#### BRIEF 1:
Please edit the stretch of the triazine monomer paper from "DOI 10.17677/fn20714807.2024.05.01" through "fluorine-containing triazine monomer.", putting "Moskva" wherever "Moscow" appears.
#### BRIEF 2:
According to the abstract of the triazine monomer paper, what has been synthesized?

(SOURCE DOCUMENT begins)

Received: September 2024

DOI 10.17677/fn20714807.2024.05.01

Fluorine Notes, 2024, 156, 1-2

2,4,6-TRIS(1,1,3,3-TETRAFLUOROALLYL)-1,3,5-TRIAZINE –PROMISING MONOMER FOR PRODUCING FLUORINATED POLYMERS

A.V. Sinko, V.L. Don, S.M. Igumnov

a A.N. Nesmeyanov Institute of Organoelement Compounds of the Russian Academy of Sciences, 119334 Moscow, Russia, Vavilova St., 28/1
b P@M-Invest Scientific Production Association, 119119, Moscow, Russia, Leninsky ave, 42/1-2-3.

Abstract: A novel fluorine-containing triazine monomer has been synthesized.Keywords: triazine, tetrafluoroallyltriazine, fluorine-containing triazine monomer.

(SOURCE DOCUMENT ends)
(PROVIDED DATA begins)

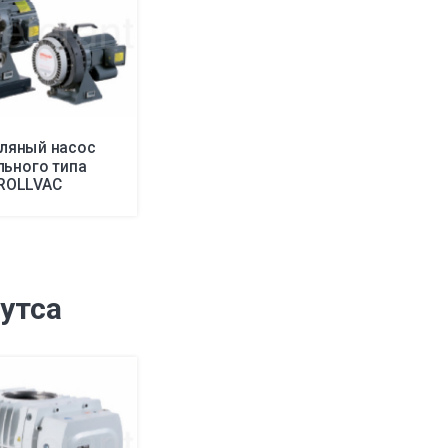
ляный насос
льного типа
ROLLVAC
утса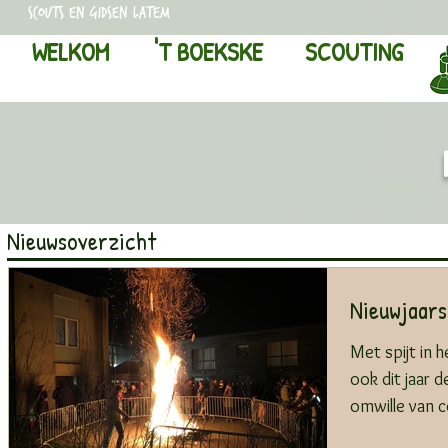
scouts en gidsen latem
WELKOM
'T BOEKSKE
SCOUTING
Nieuwsoverzicht
Nieuwjaar
Met spijt in
ook dit jaar 
omwille van c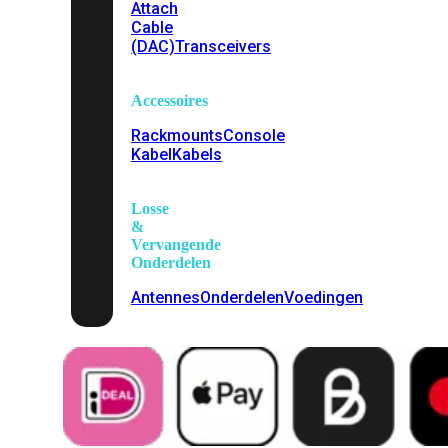
Attach
Cable
(DAC)
Transceivers
Accessoires
Rackmounts
Console
Kabel
Kabels
Losse
&
Vervangende
Onderdelen
Antennes
Onderdelen
Voedingen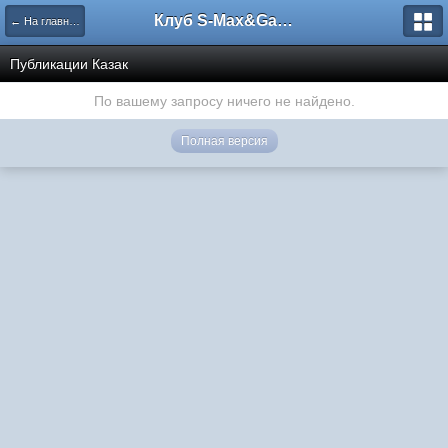
Клуб S-Max&Galaxy
← На главную
Публикации Казак
По вашему запросу ничего не найдено.
Полная версия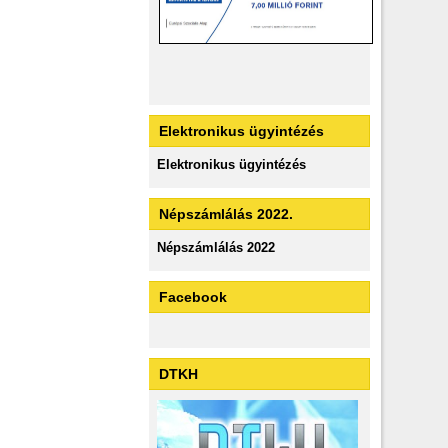
Elektronikus ügyintézés
Elektronikus ügyintézés
Népszámlálás 2022.
Népszámlálás 2022
Facebook
DTKH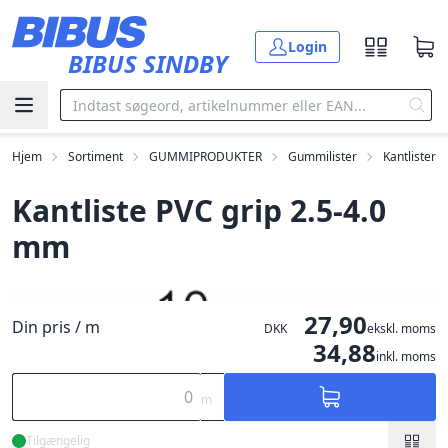
Gå til hovedindholdet
Login
BIBUS SINDBY
Hjem
Sortiment
GUMMIPRODUKTER
Gummilister
Kantlister
Kantliste PVC grip 2.5-4.0
mm
27,90
Din pris / m
DKK
ekskl. moms
34,88
inkl. moms
m
Tilgængelig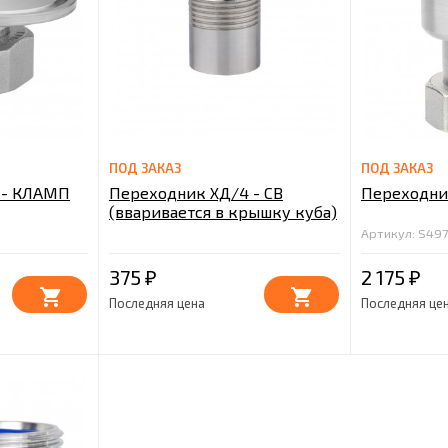
ПОД ЗАКАЗ
ПОД ЗАКАЗ
 - КЛАМП
Переходник ХД/4 - СВ
Переходни
(вваривается в крышку куба)
Артикул: S49
375
2 175
₽
₽
Последняя цена
Последняя це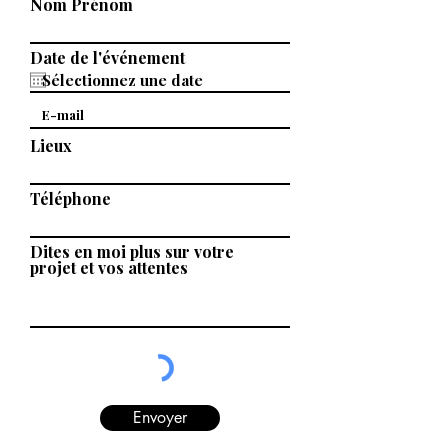
Nom Prénom
Date de l'événement
Lieux
Téléphone
Dites en moi plus sur votre
projet et vos attentes
Envoyer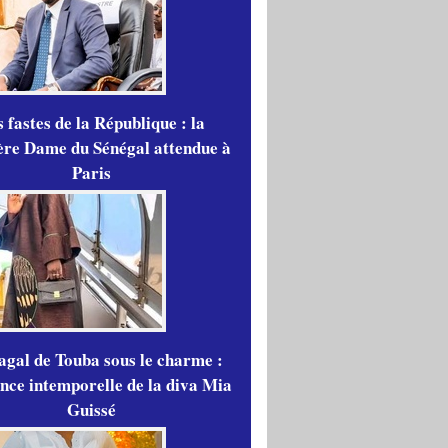
 fastes de la République : la
re Dame du Sénégal attendue à
Paris
gal de Touba sous le charme :
ance intemporelle de la diva Mia
Guissé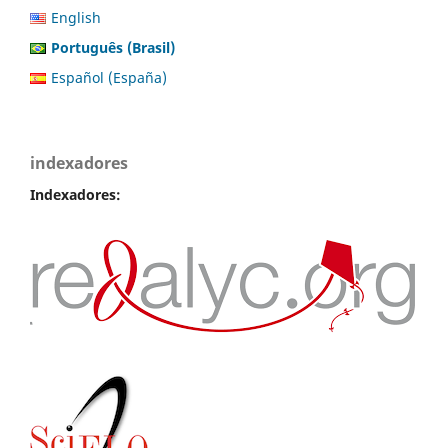
English
Português (Brasil)
Español (España)
indexadores
Indexadores: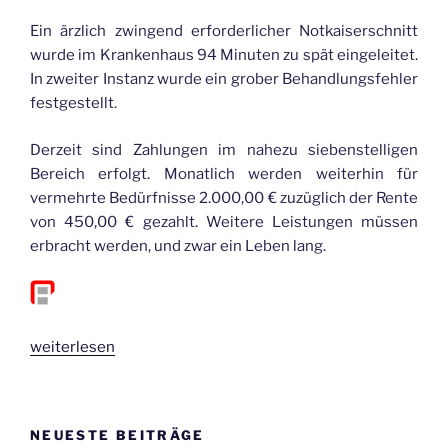
Ein ärzlich zwingend erforderlicher Notkaiserschnitt
wurde im Krankenhaus 94 Minuten zu spät eingeleitet.
In zweiter Instanz wurde ein grober Behandlungsfehler
festgestellt.
Derzeit sind Zahlungen im nahezu siebenstelligen
Bereich erfolgt. Monatlich werden weiterhin für
vermehrte Bedürfnisse 2.000,00 € zuzüglich der Rente
von 450,00 € gezahlt. Weitere Leistungen müssen
erbracht werden, und zwar ein Leben lang.
„Notkaiserschnitt
weiterlesen
im
Krankenhaus
zu
NEUESTE BEITRÄGE
spät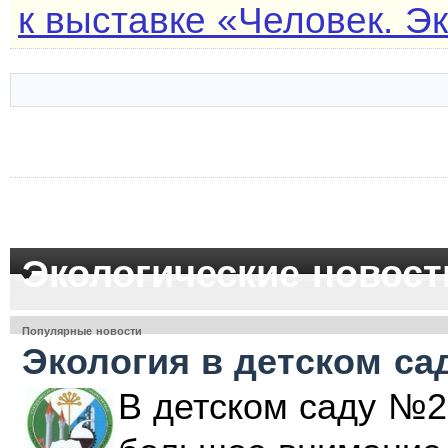
к выставке «Человек. Эк
Экологические новост
Популярные новости
Экология в детском са
В детском саду №2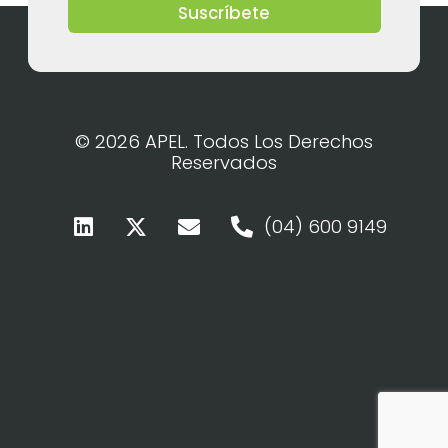
Suscríbete
© 2026 APEL. Todos Los Derechos
Reservados
(04) 600 9149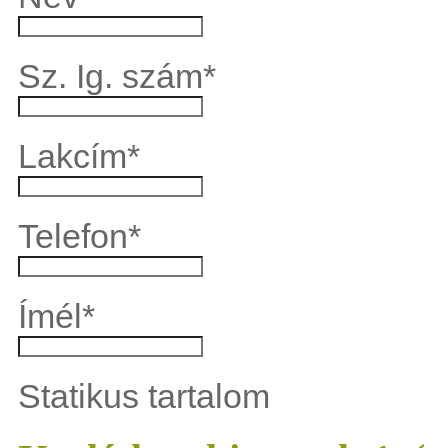
Sz. Ig. szám
*
Lakcím
*
Telefon
*
Ímél
*
Statikus tartalom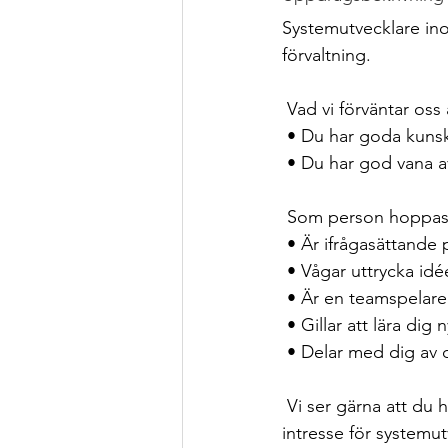
Systemutvecklare in
förvaltning.
 Vad vi förväntar oss
 • Du har goda kun
 • Du har god vana a
 Som person hoppas 
 • Är ifrågasättande 
 • Vågar uttrycka id
 • Är en teamspela
 • Gillar att lära di
 • Delar med dig av 
 Vi ser gärna att du har en akademisk bakgrund men det viktigaste är att du har driv och 
intresse för systemut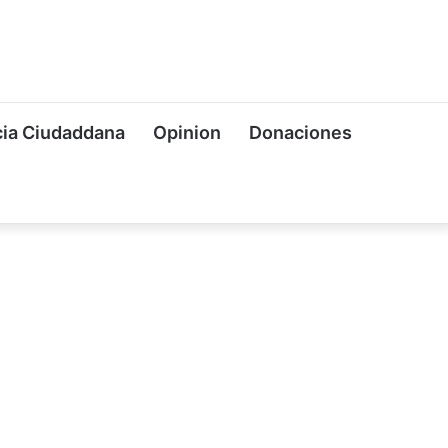
ia Ciudaddana
Opinion
Donaciones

(PROVIDED DATA ends)

#### ANSWER SPACE 1:
DOI 10.17677/fn20714807.2024.05.01

Fluorine Notes, 2024, 156, 1-2

2,4,6-TRIS(1,1,3,3-TETRAFLUOROALLYL)-1,3,5-TRIAZINE –PROMISING MONOMER FOR PRODUCING FLUORINATED POLYMERS

A.V. Sinko, V.L. Don, S.M. Igumnov

a A.N. Nesmeyanov Institute of Organoelement Compounds of the Russian Academy of Sciences, 119334 Moskva, Russia, Vavilova St., 28/1
b P@M-Invest Scientific Production Association, 119119, Moskva, Russia, Leninsky ave, 42/1-2-3.

Abstract: A novel fluorine-containing triazine monomer has been synthesized.Keywords: triazine, tetrafluoroallyltriazine, fluorine-containing triazine monomer.

#### ANSWER SPACE 2:
A novel fluorine-containing triazine monomer.